In RxAngular we think the essential problem here is the call to subscribe itself. All Subscriptions need to get unsubscribed manually which most of the time produces heavy boilerplate or even memory leaks if ignored or did wrong. Like rxState, rxEffects is a local instance created by a component and thus tied to the components life cycle. We can manage Observables as reactive triggers for side effects or manage Subscriptions which internally hold side effects. To also provide an imperative way for developers to unsubscribe from the side effect register returns an "asyncId" similar to setTimeout. This can be used later on to call unregister and pass the async id retrieved from a previous register call. This stops and cleans up the side effect when invoked.

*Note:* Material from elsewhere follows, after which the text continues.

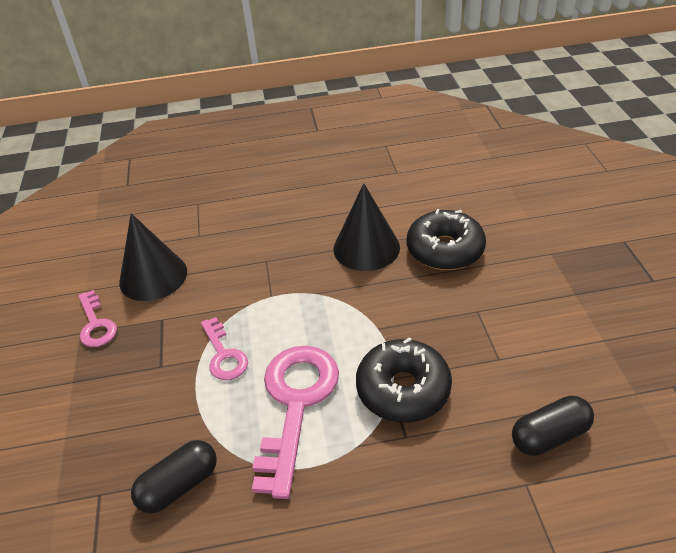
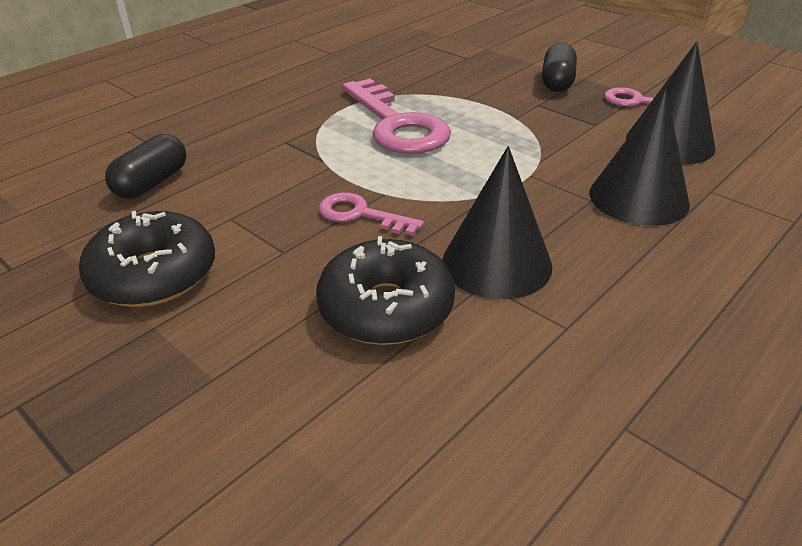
camera: 140 degrees right, 5 degrees down
(179, 486) = (423, 73): black capsule -> black capsule (557, 82)
(224, 355) = (500, 126): pink key -> pink key (360, 214)
(241, 249) = (638, 198): none -> black cone
(403, 389) = (312, 163): black donut -> black donut (154, 275)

As an automatism any registered side effect will get cleaned up when the related component is destroyed.

Using rxEffects to maintain side-effects

import { rxEffects } from '@rx-angular/state/effects';

@Component({})
export class MyComponent {
// The side effect (`console.log`)
private effectFn = (num: number) => console.log('number: ' + num);
// The interval triggers our function including the side effect
private trigger$ = interval(1000);

private effects = rxEffects(({ register }) => {
register(this.trigger$, this.effectFn);
});
}

⚠ Notice: Avoid calling register, unregister , subscribe inside the side-effect function. (here named doSideEffect)

Impact

rx-angular--state--effects--motivation-process-diagram--michael-hladky

Compared to common approaches rxEffects does not rely on additional decorators or operators. In fact, it removes the necessity of the subscribe.

This results in less boilerplate and a good guidance to resilient and ergonomic component architecture. Furthermore, the optional imperative methods help to glue third party libs and a mixed but clean code style in Angular.